*SOURCE PASSAGE*
━━━━━━

For those of you who haven’t read any of David Lodge’s novels, Humiliation is a game invented by his Brummidge professor Phillip Swallow when he was a postgraduate student, but debuted in the novel Changing Places, later in Swallow’s career.
It’s also a central example in Pierre Bayard’s How To Talk About Books You Haven’t Read, for reasons that should become apparent even if you haven’t read Bayard.
In Humiliation, players nominate a well-known book—usually one of those books that everyone is supposed to have read—that they themselves haven’t read, and receive a point for each participant who has read it.
(And, in fact, this post can’t fail: either we have a round of Humiliation, which will be good fun, or everyone ignores me, and then I’m humiliated, which means I don’t have to change the title of the post. Win-win situation!)
According to Pierre Bayard, “It is hard to imagine a more perfect encapsulation of the way our displays of culture in social settings, before the mirror of others, awakens unreasonable feelings of shame” (122).

━━━━━━

*EXERCISE*
Retype the passage about the game Humiliation in full, word for word. The entries after this passage are separate material.

━━━━━━

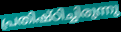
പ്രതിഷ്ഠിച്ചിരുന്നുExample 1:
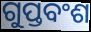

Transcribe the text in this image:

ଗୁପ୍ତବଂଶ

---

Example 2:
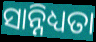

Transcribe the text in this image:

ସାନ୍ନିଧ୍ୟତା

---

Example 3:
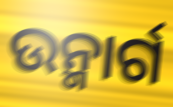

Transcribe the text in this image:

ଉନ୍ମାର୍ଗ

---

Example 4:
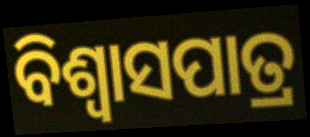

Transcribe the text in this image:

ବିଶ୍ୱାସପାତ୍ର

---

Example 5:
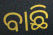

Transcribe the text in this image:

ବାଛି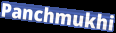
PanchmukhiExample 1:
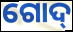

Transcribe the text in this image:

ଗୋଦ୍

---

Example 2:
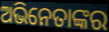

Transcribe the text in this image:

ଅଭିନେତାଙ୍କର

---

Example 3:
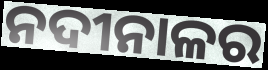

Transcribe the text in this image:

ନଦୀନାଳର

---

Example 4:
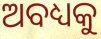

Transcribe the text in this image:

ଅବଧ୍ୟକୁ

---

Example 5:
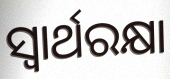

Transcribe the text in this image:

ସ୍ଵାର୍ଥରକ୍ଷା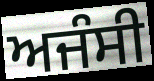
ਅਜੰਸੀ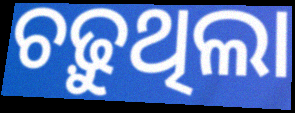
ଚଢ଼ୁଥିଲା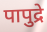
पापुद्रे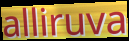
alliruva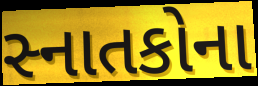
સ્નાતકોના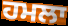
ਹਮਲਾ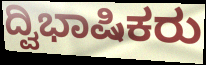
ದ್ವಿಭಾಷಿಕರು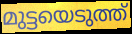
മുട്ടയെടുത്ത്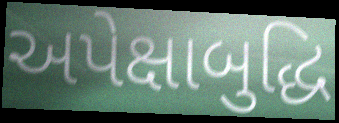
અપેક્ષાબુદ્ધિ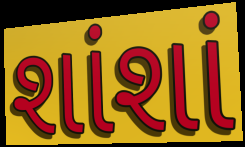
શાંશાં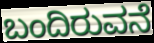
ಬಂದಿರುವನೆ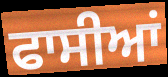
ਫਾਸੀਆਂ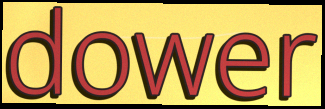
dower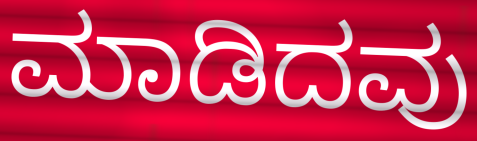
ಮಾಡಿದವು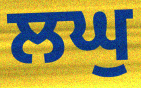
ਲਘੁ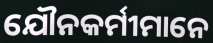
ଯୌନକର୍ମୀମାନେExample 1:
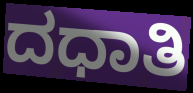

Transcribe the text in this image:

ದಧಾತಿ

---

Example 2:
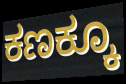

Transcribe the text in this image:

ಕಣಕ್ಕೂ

━━━━━━

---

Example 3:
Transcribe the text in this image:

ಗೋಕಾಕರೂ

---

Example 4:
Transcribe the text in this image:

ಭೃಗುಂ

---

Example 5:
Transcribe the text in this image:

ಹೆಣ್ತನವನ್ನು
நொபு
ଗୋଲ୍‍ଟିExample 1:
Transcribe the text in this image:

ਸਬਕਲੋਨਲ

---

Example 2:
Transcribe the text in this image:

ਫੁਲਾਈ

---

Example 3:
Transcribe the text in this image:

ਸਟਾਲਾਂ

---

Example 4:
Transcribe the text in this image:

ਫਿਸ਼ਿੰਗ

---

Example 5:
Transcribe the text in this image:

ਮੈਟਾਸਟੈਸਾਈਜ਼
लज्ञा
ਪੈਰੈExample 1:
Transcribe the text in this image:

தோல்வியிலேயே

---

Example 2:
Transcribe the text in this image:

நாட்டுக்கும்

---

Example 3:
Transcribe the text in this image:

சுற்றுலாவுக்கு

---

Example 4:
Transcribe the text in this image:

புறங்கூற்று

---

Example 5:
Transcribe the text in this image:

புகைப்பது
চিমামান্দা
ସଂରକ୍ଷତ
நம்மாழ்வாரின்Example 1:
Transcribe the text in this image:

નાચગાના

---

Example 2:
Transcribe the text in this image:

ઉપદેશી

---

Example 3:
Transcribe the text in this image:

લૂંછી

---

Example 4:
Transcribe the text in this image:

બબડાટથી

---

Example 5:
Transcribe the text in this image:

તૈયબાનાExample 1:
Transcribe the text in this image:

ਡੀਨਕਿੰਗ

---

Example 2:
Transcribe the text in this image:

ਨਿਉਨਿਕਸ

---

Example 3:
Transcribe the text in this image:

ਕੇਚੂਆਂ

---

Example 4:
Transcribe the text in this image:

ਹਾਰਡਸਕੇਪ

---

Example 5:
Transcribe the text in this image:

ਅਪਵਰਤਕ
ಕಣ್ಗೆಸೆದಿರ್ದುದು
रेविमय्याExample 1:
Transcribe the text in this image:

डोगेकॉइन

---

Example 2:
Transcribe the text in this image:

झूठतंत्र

━━━━━━

*EXERCISE RESPONSE*
For those of you who haven’t read any of David Lodge’s novels, Humiliation is a game invented by his Brummidge professor Phillip Swallow when he was a postgraduate student, but debuted in the novel Changing Places, later in Swallow’s career.
It’s also a central example in Pierre Bayard’s How To Talk About Books You Haven’t Read, for reasons that should become apparent even if you haven’t read Bayard.
In Humiliation, players nominate a well-known book—usually one of those books that everyone is supposed to have read—that they themselves haven’t read, and receive a point for each participant who has read it.
(And, in fact, this post can’t fail: either we have a round of Humiliation, which will be good fun, or everyone ignores me, and then I’m humiliated, which means I don’t have to change the title of the post. Win-win situation!)
According to Pierre Bayard, “It is hard to imagine a more perfect encapsulation of the way our displays of culture in social settings, before the mirror of others, awakens unreasonable feelings of shame” (122).